Ювелирные миниатюры, «бинтующие» всю колонну, уходящую на 50 м вверх. Понятно,
что в те времена невооруженному глазу были доступны лишь нижние 3-4 метра. Для
кого ж этот изысканный бисер, текущий в небо на протяжении 45 метров? Для неба?
Вот так и надо писать – на девять десятых ни для кого, с такой же, если не
большей самоотдачей, чем нижняя десятина. И не потому, что почти две тыщи лет спустя влезли и разглядели.
На
спине
Проснулся сегодня и вспомнилась одна
история, из крымских, вроде бы ничего особенного, одна из многих. Но вот ходит
за мной весь день, как собака. Выйду в дворик покурить, и она за мной, ляжет у
ног, чуть отвернувшись, голову на лапы положит, вернусь, и она за мной. Так и
хожу с ней, как дама с собачкой. Как бы мне рассказать ее в двух словах, не
отвлекаясь на все то, без чего, казалось бы, и не будет ее, стоит лишь
умолчать. И все же попробую.
Вот бывает такое: подходит человек утром
к окну, смотрит и не понимает, что он тут делает и зачем, и вот он, назовем его
Антон, уже на вокзале и садится в поезд, и ему все еще непонятно это «что и
зачем», а он уже едет в Крым, например, из Москвы, и в купе входит девушка
Алена с точно такой же историей этого дня. А по дороге, на одной из станций,
скажем, в Туле, к ним подсаживается Наталья – из этих же «совпадений». А тем
временем в Киеве в поезд садятся двое парней – Вова и Лёха – странно, но тоже
из этих же. И вот эти пятеро по какому-то наитию оказываются в Гурзуфе и
сходятся у калитки дома №13 по улице Крымская, где живет высокий ладный человек
с тихой, чуть застенчивой улыбкой. Я сижу с ним в тени инжира, мы смотрим на
море, вино на столе, виноград. Конец сентября, когда Крым, после летнего сна,
наконец, возвращается в свои очертания и, как женщина у зеркала, вглядывается в
себя, в свою близь – как в дальнюю даль глядят.
И вот они входят во двор, эти пятеро,
спрашивают, можно ли снять жилье на пару дней. И начинается неизъяснимое: дни,
недели, месяцы, а мы все не расстаемся ни на минуту, и на чем это держится не
понять. Ни пространства, ни времени, ни самих нас по отдельности нет. Лишь
бескрайнее и такое же прозрачное, как воздух, счастье – жить, быть – вместе. И
мы без конца идем в какие-то горы, пещерные города, возвращаемся, и снова
уходим, и пьем, не пьянея, в огне не горим и на скалах отвесных во тьме не
падаем, сошлись и расстаться не можем.
Скоро зима, и вот остается нас четверо:
Вова, Лёха, Наталья и я. Она идет по поселку, сняв легонький свитерок, который носит на голое, и пританцовывает, развихривая его над головой. У нее с Вовой любовь.
В один из дней они, наконец,
отпрашиваются в Киев – за родительским благословеньем. На следующий день к
вечеру он возвращается.
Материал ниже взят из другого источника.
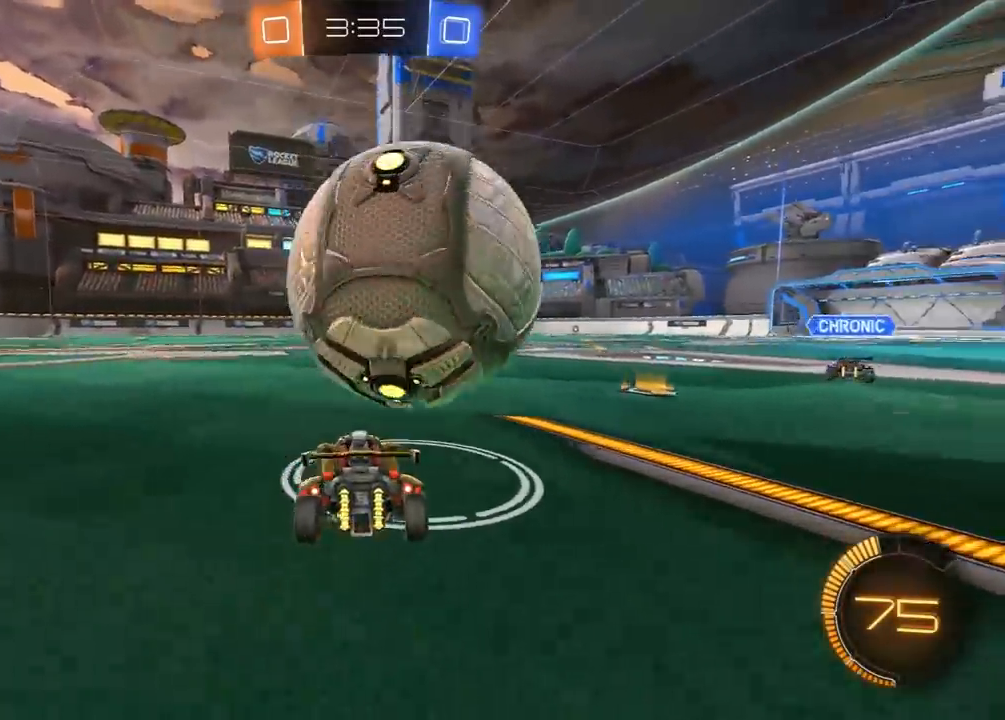
{"buttons": ["R1", "R2"], "left_stick": "right", "right_stick": "center", "events": [[50, "left_stick", "center"], [100, "left_stick", "right"], [183, "R1", "down"], [217, "left_stick", "center"], [250, "R1", "up"], [400, "R1", "down"], [500, "left_stick", "right"]]}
Говорит: «Сели в вагон, вышел купить еду, поезд
тронулся, я не успел… Шел пешком сюда из Симферополя, ночевал на обочине…»
Ни жив, ни мертв сидит. Телефонов
мобильных тогда еще не было. А адрес твой у нее есть, спрашиваю. Да, говорит.
Ну так звони домой, что же ты тянешь? Звонит. Мать отвечает, что она приходила,
уже ушла – на вокзал.
Я набираю справочное киевского вокзала,
здравствуйте, говорю, я… И тут начинается то, что сейчас я уже восстановить в
памяти не могу, а сочинять не хочется. Длился этот разговор, наверное, около
получаса. Я говорил не смолкая, не зная «куда и зачем», говорил о Крыме, об
этой встрече, об осени, о бог знает чем, о Данте и Беатриче,
я просил ее, эту незнакомую женщину, находившуюся за тысячу километров, за
стеклом, на киевском вокзале, просил ее объявить по громкой связи для Наташи,
которая, наверное, где-то там сейчас, стоит в очереди за билетом в Тулу,
сказать ей, что Вова любит ее, что он найдет ее и будет им счастье…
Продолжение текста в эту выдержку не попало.